By CP
A security agency in Nigeria has ordered a prominent Catholic bishop to appear for questioning over his remarks that the country’s government, led by President Muhammadu Buhari, has failed to stop kidnappings and persecution of Christians, according to media reports.
The State Security Service, which reports to Nigeria’s president, has asked Bishop Matthew Kukah of the Sokoto diocese in northwest Nigeria to present himself for questioning after he wrote in his Christmas message that the government seems to have left the fate of Nigerians in the hands of “evil men,” The National Catholic Register reported.
In his message, the bishop referred to more than 100 girls who were abducted by the Boko Haram terror group who are yet to be rescued as well as “hundreds of other children whose captures were less dramatic,” according to CNA’s partner agency ACI Africa.
“Nothing expresses the powerlessness of the families like the silence of state at the federal level,” he said. “We have before us a government totally oblivious to the cherished values of the sacredness of life. Tales and promises about planned rescues have since deteriorated into mere whispers.”
He continued, “Every day, we hear of failure of intelligence, yet, those experts who provide intelligence claim that they have always done their duty diligently and efficiently. Does the President of the Federal Republic of Nigeria not believe that he owes parents and citizens answers as to where our children are and when they are coming home?”
The bishop warned that Nigeria is “fully in the grip of evil, adding: “Today, a feeling of vindication only saddens me as I have watched the north break into a cacophony of quarrelsome blame games over our tragic situation.”
The People’s Gazette reports that the State Security Service is a “federal secret police” that holds a reputation for intimidating and arresting government critics.
The Southern Kaduna People’s Union, which has spoken out against insecurity in the Kaduna state, has urged Bishop Kukah not to accept the agency’s invitation for questioning, arguing that other critics who have been called in for questioning have been silenced.
SOKAPU National Youth Leader Issac John Sirjay argued in a statement Monday that the government has “extended invitations to some people who had at one time or the other accepted invitations, particularly persons considered to be critical of the nepotistic and clandestine leadership style of the Buhari administration.”
“We mourned the sudden demise of Dr. Obadiah Mailafia of blessed memory who until his death was a dogged critic of this administration and a regular visitor at one of the DSS facilities,” Sirjay’s statement reads, according to the United States-based outlet Sahara Reporters.

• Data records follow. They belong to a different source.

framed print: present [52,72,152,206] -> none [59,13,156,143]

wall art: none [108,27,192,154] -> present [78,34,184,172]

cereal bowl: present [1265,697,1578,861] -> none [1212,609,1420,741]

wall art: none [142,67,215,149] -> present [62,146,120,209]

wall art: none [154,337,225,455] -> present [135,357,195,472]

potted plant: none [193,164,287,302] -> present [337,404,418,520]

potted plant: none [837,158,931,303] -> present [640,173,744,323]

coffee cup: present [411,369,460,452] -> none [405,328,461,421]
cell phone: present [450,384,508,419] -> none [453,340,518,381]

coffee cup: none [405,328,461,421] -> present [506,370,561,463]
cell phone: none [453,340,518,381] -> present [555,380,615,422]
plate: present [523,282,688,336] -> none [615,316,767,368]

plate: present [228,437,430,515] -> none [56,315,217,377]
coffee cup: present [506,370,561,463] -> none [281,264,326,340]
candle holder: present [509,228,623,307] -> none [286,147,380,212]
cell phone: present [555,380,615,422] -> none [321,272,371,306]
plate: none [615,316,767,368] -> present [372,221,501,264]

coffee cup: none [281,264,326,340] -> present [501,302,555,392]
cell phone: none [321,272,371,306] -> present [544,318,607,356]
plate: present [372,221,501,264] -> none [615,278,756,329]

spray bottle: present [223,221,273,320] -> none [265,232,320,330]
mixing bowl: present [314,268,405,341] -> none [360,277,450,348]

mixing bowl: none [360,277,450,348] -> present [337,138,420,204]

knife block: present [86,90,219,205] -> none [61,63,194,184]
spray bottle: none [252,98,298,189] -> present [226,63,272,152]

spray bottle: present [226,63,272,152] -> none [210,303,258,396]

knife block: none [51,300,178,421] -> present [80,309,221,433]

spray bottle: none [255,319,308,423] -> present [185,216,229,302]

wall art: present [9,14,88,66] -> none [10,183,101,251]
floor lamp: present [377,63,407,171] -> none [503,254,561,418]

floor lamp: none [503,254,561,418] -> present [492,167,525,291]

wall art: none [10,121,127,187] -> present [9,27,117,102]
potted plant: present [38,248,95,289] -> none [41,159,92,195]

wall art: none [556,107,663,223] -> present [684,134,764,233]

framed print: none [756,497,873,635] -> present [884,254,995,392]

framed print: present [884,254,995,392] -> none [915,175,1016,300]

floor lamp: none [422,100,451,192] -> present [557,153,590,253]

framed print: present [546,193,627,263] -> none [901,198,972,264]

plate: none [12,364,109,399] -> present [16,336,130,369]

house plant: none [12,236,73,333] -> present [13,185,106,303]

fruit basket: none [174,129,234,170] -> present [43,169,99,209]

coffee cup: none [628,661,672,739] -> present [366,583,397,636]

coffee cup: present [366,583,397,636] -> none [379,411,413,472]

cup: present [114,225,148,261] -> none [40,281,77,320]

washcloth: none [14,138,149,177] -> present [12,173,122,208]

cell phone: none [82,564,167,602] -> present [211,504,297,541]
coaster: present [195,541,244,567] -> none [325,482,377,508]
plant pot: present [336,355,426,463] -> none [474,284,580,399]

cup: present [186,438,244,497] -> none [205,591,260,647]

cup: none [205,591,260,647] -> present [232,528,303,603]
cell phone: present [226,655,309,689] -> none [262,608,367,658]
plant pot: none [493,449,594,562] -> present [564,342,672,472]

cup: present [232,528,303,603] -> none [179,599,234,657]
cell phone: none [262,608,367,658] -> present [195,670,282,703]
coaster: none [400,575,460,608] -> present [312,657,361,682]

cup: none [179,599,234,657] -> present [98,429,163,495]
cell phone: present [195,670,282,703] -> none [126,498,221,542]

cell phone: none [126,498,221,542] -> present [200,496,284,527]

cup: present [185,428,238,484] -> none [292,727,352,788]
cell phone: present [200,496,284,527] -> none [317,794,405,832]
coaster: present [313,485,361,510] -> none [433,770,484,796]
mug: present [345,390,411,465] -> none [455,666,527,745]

“Without ruling out any possibility of harm, we consider the invitation of Bishop Kukah by the DSS as one of such ploy designed to silence him at all cost.”
“In light of the above, it suffices to state boldly that the DSS has unarguably deviated from its core mandate of protecting national security and has become a willing tool for the suppression of free speech,” the statement added.
Last November, a Nigerian journalist and Roman Catholic, Luka Binniyat, was detained allegedly for his reporting about attacks against predominantly Christian communities and the government’s response.
Binniyat, a father who writes for the anti-communist newspaper Epoch Times, was arrested and arraigned at the Barnawa Magistrate’s Court in Kaduna state. He was charged with cyberstalking — a charge critics say is often used in the African country to silence the media.
He was arrested after writing an Oct. 29 article titled “In Nigeria, Police Decry Massacres as ‘Wicked’ But Make No Arrests.”
The article is part of The Epoch Times’ coverage of the deadly attacks targeting the predominantly-Christian farming communities in the West African country’s Middle Belt.
Binniyat pushed back against government official’s characterization of an attack on Christian farmers in the state as a “clash.” The Nigerian government has long claimed that violence in Nigeria’s Middle Belt results from decades-old farmer-herder clashes that have been exacerbated in recent years by more herders migrating south due to desertification and climate change.
Critics have warned that the Nigerian government’s lack of action in the Middle Belt could result in a religious “genocide.” But the Nigerian government has pushed back on such assertions.
According to a recent study from the Anambra-based International Society for Civil Liberties and Rule of Law, at least 60,000 Christians have been killed in the past two decades in Nigeria. The organization, which is run by Christian criminologist Emeka Umeagbalasi, reports that hundreds of churches have been threatened, attacked, closed, destroyed or burned in 2021.
In the northern parts of Nigeria, criminal groups and terrorists have conducted several large-scale abductions of school children in recent years. In 2014, about 276 schoolgirls were kidnapped from a school in Chibok in the northeast Borno state by the Islamic radical group Boko Haram. As many as 112 of those girls remain missing.
In February 2021, armed militants kidnapped nearly 300 schoolgirls from the Government Girls Science Secondary School in Jangebe, Zamfara state. The children were released weeks later.
Watchdog group Open Doors USA, which monitors persecution in over 60 countries, ranks Nigeria as the ninth-worst country when it comes to Christian persecution.